VORLIEGENDER TEXT:

Pakiv European Roma Fund

Der Pakiv European Roma Fund, ein kleine, in Weinheim gegründet unselbstständige Stiftung, war Gründer des Trainingsprogramms Pakiv für junge Roma und einige Jahre Träger der Pakiv-Projekte der Freudenberg Stiftung (mehr), bis die Alumni mit der Hilfe des Funds ein eigenes Netzwerk in Sofia gegründet haben.

In den vergangenen Jahren war sein wichtigstes Anliegen der Aufbau einer „Reflexion Group“, die dem Pakiv Alumni Netz als eine Art Braintrust dient. Der Pakiv Fund mit seiner Reflexion Group war es, der die Entwicklung der „Weinheim Declaration“ mit Handlungsempfehlungen zur Bildung und Integration von Roma in Europa mit ermöglicht hat. Er berät das Forum for Roma Inclusion des European Founation Centers.

AUFGABENTEILE:
1. Geben Sie aus dem Text über den Pakiv European Roma Fund den Abschnitt, der mit "Der Pakiv European" beginnt und mit "European Founation Centers." endet, wortgetreu wieder.
2. In welcher Stadt gründeten die Alumni laut dem Text über den Pakiv European Roma Fund ihr eigenes Netzwerk?
3. Knüpfen Sie an den letzten Satz des Textes über den Pakiv European Roma Fund an und schreiben Sie ihn weiter.

ANGEZEIGTE INFORMATIONEN:
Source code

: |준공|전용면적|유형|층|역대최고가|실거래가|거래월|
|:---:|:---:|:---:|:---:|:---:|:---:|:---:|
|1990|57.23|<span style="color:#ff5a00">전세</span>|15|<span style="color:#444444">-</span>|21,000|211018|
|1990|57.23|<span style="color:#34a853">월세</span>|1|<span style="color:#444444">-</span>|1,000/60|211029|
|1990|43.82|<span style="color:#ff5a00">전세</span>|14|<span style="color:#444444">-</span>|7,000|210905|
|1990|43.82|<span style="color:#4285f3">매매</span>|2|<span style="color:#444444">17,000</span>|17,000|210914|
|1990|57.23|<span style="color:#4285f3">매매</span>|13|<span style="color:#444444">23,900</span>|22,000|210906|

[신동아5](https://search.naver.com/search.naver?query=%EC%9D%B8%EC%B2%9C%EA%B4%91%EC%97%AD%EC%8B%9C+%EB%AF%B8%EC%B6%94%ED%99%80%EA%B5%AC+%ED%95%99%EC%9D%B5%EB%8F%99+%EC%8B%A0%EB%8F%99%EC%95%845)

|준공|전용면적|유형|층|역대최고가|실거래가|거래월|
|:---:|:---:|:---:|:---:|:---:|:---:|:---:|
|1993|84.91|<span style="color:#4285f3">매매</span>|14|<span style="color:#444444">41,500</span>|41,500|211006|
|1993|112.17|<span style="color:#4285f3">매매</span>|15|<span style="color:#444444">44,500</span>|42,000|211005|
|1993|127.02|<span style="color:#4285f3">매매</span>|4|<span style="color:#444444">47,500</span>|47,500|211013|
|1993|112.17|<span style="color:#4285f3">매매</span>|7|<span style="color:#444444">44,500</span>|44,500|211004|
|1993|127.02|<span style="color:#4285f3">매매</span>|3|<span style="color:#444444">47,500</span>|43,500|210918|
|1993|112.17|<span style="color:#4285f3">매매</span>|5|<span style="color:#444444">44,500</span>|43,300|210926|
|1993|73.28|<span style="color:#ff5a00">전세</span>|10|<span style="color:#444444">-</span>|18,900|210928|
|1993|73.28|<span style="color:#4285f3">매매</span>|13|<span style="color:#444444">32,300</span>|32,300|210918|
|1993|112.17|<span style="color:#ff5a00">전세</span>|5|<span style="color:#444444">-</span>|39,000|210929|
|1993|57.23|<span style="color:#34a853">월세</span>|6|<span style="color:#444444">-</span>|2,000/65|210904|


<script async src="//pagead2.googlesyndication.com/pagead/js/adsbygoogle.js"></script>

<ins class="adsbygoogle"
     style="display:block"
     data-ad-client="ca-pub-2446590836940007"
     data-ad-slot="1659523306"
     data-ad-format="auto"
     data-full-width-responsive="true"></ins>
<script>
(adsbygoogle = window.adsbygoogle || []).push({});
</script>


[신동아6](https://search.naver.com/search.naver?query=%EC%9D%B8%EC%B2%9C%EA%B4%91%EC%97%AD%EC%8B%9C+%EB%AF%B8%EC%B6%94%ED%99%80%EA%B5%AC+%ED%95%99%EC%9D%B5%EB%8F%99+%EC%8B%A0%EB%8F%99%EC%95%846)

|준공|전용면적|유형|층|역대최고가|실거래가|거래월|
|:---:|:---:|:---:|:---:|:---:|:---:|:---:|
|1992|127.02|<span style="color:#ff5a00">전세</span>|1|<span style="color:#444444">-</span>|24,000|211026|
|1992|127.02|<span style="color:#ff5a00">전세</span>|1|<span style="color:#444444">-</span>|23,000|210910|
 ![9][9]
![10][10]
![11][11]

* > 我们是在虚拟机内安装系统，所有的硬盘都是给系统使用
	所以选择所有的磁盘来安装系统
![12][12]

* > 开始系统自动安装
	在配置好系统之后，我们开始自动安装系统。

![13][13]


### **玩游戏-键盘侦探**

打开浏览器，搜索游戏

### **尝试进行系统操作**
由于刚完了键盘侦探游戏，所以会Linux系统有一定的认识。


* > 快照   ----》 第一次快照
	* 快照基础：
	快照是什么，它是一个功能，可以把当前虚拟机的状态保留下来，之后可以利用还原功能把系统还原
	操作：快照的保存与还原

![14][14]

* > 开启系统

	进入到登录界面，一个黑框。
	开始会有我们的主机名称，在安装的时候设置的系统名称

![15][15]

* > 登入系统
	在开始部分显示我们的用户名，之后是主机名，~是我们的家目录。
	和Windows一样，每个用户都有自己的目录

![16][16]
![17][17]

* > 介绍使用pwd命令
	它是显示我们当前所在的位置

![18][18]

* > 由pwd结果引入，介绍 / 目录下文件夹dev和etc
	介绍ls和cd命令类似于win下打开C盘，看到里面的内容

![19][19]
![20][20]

AUSGABEN JE AUFGABE:
1.
Der Pakiv European Roma Fund, ein kleine, in Weinheim gegründet unselbstständige Stiftung, war Gründer des Trainingsprogramms Pakiv für junge Roma und einige Jahre Träger der Pakiv-Projekte der Freudenberg Stiftung (mehr), bis die Alumni mit der Hilfe des Funds ein eigenes Netzwerk in Sofia gegründet haben.

In den vergangenen Jahren war sein wichtigstes Anliegen der Aufbau einer „Reflexion Group“, die dem Pakiv Alumni Netz als eine Art Braintrust dient. Der Pakiv Fund mit seiner Reflexion Group war es, der die Entwicklung der „Weinheim Declaration“ mit Handlungsempfehlungen zur Bildung und Integration von Roma in Europa mit ermöglicht hat. Er berät das Forum for Roma Inclusion des European Founation Centers.

2. In Sofia.

3.
Das wichtigste Projekt ist die Verbreitung des Buches, „From Victimhood to Citizenship - the Path of Roma Integration“, an dem die Open Society Foundation und die Freudenberg Stiftung je zur Hälfte beteiligt waren. Es handelt sich hierbei um den Versuch, unter Roma selbst einen Dialogprozess in Gang zu setzen: vor allem zu Fragen der Ethik, die manchmal durch Hinweise auf die Kultur der Roma der Kritik entzogen werden. Zentrales Ziel der Autoren und der Unterstützer eines selbstkritischen Diskussionsprozesses ist es, die Bedingungen zur Wahrnehmung der Bürgerrechte durch die Roma selbst zu verbessern. Im Wege steht nicht nur ein zu starker Kulturalismus, sondern auch die politische Deutung der Roma als „eigentliche Europäer“ ohne nationale Bindungen und schließlich eine wachsende Feindseligkeit gegen Roma in allen europäischen Ländern.